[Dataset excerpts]
┄┄┄┄┄┄
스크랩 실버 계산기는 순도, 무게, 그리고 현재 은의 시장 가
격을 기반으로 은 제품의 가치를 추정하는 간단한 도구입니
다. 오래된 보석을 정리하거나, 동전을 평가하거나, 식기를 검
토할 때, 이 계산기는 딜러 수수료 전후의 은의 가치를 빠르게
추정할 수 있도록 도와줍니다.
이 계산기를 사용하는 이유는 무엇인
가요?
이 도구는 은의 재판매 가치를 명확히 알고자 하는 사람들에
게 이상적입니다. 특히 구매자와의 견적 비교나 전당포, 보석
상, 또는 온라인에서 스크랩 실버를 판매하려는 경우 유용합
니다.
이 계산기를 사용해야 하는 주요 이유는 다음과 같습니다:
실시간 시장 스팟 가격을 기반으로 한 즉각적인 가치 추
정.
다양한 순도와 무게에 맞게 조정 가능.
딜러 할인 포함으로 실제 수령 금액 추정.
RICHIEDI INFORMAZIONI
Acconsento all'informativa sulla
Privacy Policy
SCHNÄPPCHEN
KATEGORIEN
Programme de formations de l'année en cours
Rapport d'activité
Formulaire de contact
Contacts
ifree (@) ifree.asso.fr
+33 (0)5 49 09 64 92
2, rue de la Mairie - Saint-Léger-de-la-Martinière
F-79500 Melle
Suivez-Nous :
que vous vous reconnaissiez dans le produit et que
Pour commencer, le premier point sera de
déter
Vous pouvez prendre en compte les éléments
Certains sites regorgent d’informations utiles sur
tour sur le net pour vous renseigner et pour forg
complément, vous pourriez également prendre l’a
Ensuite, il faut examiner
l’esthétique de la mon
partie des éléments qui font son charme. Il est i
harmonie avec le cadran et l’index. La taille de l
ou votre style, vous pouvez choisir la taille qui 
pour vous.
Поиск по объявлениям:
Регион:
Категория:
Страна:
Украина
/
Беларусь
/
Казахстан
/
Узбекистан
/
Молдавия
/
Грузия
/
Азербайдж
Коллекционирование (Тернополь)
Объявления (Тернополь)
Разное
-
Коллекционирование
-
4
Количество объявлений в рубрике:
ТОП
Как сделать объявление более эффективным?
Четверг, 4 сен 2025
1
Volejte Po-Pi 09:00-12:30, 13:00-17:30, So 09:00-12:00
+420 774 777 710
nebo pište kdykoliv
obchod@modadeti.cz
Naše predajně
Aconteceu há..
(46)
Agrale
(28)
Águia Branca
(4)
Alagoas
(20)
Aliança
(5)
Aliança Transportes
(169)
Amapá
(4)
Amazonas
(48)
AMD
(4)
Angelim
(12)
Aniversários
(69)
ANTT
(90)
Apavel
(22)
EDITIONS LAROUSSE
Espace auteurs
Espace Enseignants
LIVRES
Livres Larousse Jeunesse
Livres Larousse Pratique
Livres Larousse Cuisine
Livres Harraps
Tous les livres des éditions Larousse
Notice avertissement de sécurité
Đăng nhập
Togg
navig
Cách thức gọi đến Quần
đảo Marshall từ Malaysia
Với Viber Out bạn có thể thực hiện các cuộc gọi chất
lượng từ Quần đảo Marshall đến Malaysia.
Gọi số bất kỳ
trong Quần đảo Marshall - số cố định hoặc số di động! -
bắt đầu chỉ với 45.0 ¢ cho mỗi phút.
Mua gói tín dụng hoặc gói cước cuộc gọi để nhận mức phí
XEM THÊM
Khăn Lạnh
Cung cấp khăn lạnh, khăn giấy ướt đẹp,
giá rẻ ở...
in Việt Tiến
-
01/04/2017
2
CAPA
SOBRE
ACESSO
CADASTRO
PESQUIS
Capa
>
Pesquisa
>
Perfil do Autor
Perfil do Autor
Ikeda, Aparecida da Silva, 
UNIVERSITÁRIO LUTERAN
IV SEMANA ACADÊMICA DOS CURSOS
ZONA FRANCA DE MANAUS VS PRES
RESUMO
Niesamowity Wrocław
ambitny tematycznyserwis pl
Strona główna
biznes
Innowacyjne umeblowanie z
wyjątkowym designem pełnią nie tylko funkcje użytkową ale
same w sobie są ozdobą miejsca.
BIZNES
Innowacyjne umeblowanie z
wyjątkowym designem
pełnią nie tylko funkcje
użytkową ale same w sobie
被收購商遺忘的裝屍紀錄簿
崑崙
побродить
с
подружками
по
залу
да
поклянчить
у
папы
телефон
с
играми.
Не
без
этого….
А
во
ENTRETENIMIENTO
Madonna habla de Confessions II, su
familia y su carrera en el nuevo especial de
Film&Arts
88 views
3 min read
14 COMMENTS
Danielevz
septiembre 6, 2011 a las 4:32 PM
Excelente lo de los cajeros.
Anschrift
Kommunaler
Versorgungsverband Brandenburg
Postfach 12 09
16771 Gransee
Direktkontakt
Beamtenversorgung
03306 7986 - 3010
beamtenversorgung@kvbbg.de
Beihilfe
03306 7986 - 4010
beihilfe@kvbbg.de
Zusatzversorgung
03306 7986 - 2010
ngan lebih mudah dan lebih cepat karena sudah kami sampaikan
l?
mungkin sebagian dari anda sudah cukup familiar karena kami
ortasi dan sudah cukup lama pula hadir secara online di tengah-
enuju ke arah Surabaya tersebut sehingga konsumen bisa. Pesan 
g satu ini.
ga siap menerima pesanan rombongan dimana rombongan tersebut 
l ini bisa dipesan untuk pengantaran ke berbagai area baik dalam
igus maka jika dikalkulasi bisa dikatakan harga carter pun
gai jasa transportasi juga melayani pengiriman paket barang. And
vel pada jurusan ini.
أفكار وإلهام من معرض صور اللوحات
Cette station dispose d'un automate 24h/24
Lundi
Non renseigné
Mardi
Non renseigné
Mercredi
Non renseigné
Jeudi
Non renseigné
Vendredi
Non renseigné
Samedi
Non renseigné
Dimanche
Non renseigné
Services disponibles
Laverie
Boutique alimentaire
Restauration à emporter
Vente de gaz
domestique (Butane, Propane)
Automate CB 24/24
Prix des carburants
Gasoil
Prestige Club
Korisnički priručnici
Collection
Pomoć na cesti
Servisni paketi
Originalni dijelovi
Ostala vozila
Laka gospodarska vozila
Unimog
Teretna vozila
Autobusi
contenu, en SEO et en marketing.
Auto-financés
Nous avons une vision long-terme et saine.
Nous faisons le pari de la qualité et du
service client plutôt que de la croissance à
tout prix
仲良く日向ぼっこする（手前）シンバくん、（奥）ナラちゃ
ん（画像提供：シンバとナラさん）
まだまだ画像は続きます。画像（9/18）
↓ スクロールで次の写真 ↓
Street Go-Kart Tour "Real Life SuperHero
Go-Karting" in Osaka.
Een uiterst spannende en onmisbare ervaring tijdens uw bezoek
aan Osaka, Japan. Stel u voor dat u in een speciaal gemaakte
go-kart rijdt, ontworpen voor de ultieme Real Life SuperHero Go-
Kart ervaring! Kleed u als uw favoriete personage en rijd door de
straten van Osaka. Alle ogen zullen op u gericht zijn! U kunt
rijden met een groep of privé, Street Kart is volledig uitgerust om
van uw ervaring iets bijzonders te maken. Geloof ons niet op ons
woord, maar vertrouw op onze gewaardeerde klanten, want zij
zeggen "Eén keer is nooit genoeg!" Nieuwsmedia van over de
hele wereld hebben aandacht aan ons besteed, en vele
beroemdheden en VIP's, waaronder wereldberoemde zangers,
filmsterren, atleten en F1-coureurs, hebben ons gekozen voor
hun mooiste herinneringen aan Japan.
┄┄┄┄┄┄
> [WHAT IS BEING ASKED]:
Each line above should be duplicated without any alteration.

> [COMPLETED TASK]:
스크랩 실버 계산기는 순도, 무게, 그리고 현재 은의 시장 가
격을 기반으로 은 제품의 가치를 추정하는 간단한 도구입니
다. 오래된 보석을 정리하거나, 동전을 평가하거나, 식기를 검
토할 때, 이 계산기는 딜러 수수료 전후의 은의 가치를 빠르게
추정할 수 있도록 도와줍니다.
이 계산기를 사용하는 이유는 무엇인
가요?
이 도구는 은의 재판매 가치를 명확히 알고자 하는 사람들에
게 이상적입니다. 특히 구매자와의 견적 비교나 전당포, 보석
상, 또는 온라인에서 스크랩 실버를 판매하려는 경우 유용합
니다.
이 계산기를 사용해야 하는 주요 이유는 다음과 같습니다:
실시간 시장 스팟 가격을 기반으로 한 즉각적인 가치 추
정.
다양한 순도와 무게에 맞게 조정 가능.
딜러 할인 포함으로 실제 수령 금액 추정.
RICHIEDI INFORMAZIONI
Acconsento all'informativa sulla
Privacy Policy
SCHNÄPPCHEN
KATEGORIEN
Programme de formations de l'année en cours
Rapport d'activité
Formulaire de contact
Contacts
ifree (@) ifree.asso.fr
+33 (0)5 49 09 64 92
2, rue de la Mairie - Saint-Léger-de-la-Martinière
F-79500 Melle
Suivez-Nous :
que vous vous reconnaissiez dans le produit et que
Pour commencer, le premier point sera de
déter
Vous pouvez prendre en compte les éléments
Certains sites regorgent d’informations utiles sur
tour sur le net pour vous renseigner et pour forg
complément, vous pourriez également prendre l’a
Ensuite, il faut examiner
l’esthétique de la mon
partie des éléments qui font son charme. Il est i
harmonie avec le cadran et l’index. La taille de l
ou votre style, vous pouvez choisir la taille qui 
pour vous.
Поиск по объявлениям:
Регион:
Категория:
Страна:
Украина
/
Беларусь
/
Казахстан
/
Узбекистан
/
Молдавия
/
Грузия
/
Азербайдж
Коллекционирование (Тернополь)
Объявления (Тернополь)
Разное
-
Коллекционирование
-
4
Количество объявлений в рубрике:
ТОП
Как сделать объявление более эффективным?
Четверг, 4 сен 2025
1
Volejte Po-Pi 09:00-12:30, 13:00-17:30, So 09:00-12:00
+420 774 777 710
nebo pište kdykoliv
obchod@modadeti.cz
Naše predajně
Aconteceu há..
(46)
Agrale
(28)
Águia Branca
(4)
Alagoas
(20)
Aliança
(5)
Aliança Transportes
(169)
Amapá
(4)
Amazonas
(48)
AMD
(4)
Angelim
(12)
Aniversários
(69)
ANTT
(90)
Apavel
(22)
EDITIONS LAROUSSE
Espace auteurs
Espace Enseignants
LIVRES
Livres Larousse Jeunesse
Livres Larousse Pratique
Livres Larousse Cuisine
Livres Harraps
Tous les livres des éditions Larousse
Notice avertissement de sécurité
Đăng nhập
Togg
navig
Cách thức gọi đến Quần
đảo Marshall từ Malaysia
Với Viber Out bạn có thể thực hiện các cuộc gọi chất
lượng từ Quần đảo Marshall đến Malaysia.
Gọi số bất kỳ
trong Quần đảo Marshall - số cố định hoặc số di động! -
bắt đầu chỉ với 45.0 ¢ cho mỗi phút.
Mua gói tín dụng hoặc gói cước cuộc gọi để nhận mức phí
XEM THÊM
Khăn Lạnh
Cung cấp khăn lạnh, khăn giấy ướt đẹp,
giá rẻ ở...
in Việt Tiến
-
01/04/2017
2
CAPA
SOBRE
ACESSO
CADASTRO
PESQUIS
Capa
>
Pesquisa
>
Perfil do Autor
Perfil do Autor
Ikeda, Aparecida da Silva, 
UNIVERSITÁRIO LUTERAN
IV SEMANA ACADÊMICA DOS CURSOS
ZONA FRANCA DE MANAUS VS PRES
RESUMO
Niesamowity Wrocław
ambitny tematycznyserwis pl
Strona główna
biznes
Innowacyjne umeblowanie z
wyjątkowym designem pełnią nie tylko funkcje użytkową ale
same w sobie są ozdobą miejsca.
BIZNES
Innowacyjne umeblowanie z
wyjątkowym designem
pełnią nie tylko funkcje
użytkową ale same w sobie
被收購商遺忘的裝屍紀錄簿
崑崙
побродить
с
подружками
по
залу
да
поклянчить
у
папы
телефон
с
играми.
Не
без
этого….
А
во
ENTRETENIMIENTO
Madonna habla de Confessions II, su
familia y su carrera en el nuevo especial de
Film&Arts
88 views
3 min read
14 COMMENTS
Danielevz
septiembre 6, 2011 a las 4:32 PM
Excelente lo de los cajeros.
Anschrift
Kommunaler
Versorgungsverband Brandenburg
Postfach 12 09
16771 Gransee
Direktkontakt
Beamtenversorgung
03306 7986 - 3010
beamtenversorgung@kvbbg.de
Beihilfe
03306 7986 - 4010
beihilfe@kvbbg.de
Zusatzversorgung
03306 7986 - 2010
ngan lebih mudah dan lebih cepat karena sudah kami sampaikan
l?
mungkin sebagian dari anda sudah cukup familiar karena kami
ortasi dan sudah cukup lama pula hadir secara online di tengah-
enuju ke arah Surabaya tersebut sehingga konsumen bisa. Pesan 
g satu ini.
ga siap menerima pesanan rombongan dimana rombongan tersebut 
l ini bisa dipesan untuk pengantaran ke berbagai area baik dalam
igus maka jika dikalkulasi bisa dikatakan harga carter pun
gai jasa transportasi juga melayani pengiriman paket barang. And
vel pada jurusan ini.
أفكار وإلهام من معرض صور اللوحات
Cette station dispose d'un automate 24h/24
Lundi
Non renseigné
Mardi
Non renseigné
Mercredi
Non renseigné
Jeudi
Non renseigné
Vendredi
Non renseigné
Samedi
Non renseigné
Dimanche
Non renseigné
Services disponibles
Laverie
Boutique alimentaire
Restauration à emporter
Vente de gaz
domestique (Butane, Propane)
Automate CB 24/24
Prix des carburants
Gasoil
Prestige Club
Korisnički priručnici
Collection
Pomoć na cesti
Servisni paketi
Originalni dijelovi
Ostala vozila
Laka gospodarska vozila
Unimog
Teretna vozila
Autobusi
contenu, en SEO et en marketing.
Auto-financés
Nous avons une vision long-terme et saine.
Nous faisons le pari de la qualité et du
service client plutôt que de la croissance à
tout prix
仲良く日向ぼっこする（手前）シンバくん、（奥）ナラちゃ
ん（画像提供：シンバとナラさん）
まだまだ画像は続きます。画像（9/18）
↓ スクロールで次の写真 ↓
Street Go-Kart Tour "Real Life SuperHero
Go-Karting" in Osaka.
Een uiterst spannende en onmisbare ervaring tijdens uw bezoek
aan Osaka, Japan. Stel u voor dat u in een speciaal gemaakte
go-kart rijdt, ontworpen voor de ultieme Real Life SuperHero Go-
Kart ervaring! Kleed u als uw favoriete personage en rijd door de
straten van Osaka. Alle ogen zullen op u gericht zijn! U kunt
rijden met een groep of privé, Street Kart is volledig uitgerust om
van uw ervaring iets bijzonders te maken. Geloof ons niet op ons
woord, maar vertrouw op onze gewaardeerde klanten, want zij
zeggen "Eén keer is nooit genoeg!" Nieuwsmedia van over de
hele wereld hebben aandacht aan ons besteed, en vele
beroemdheden en VIP's, waaronder wereldberoemde zangers,
filmsterren, atleten en F1-coureurs, hebben ons gekozen voor
hun mooiste herinneringen aan Japan.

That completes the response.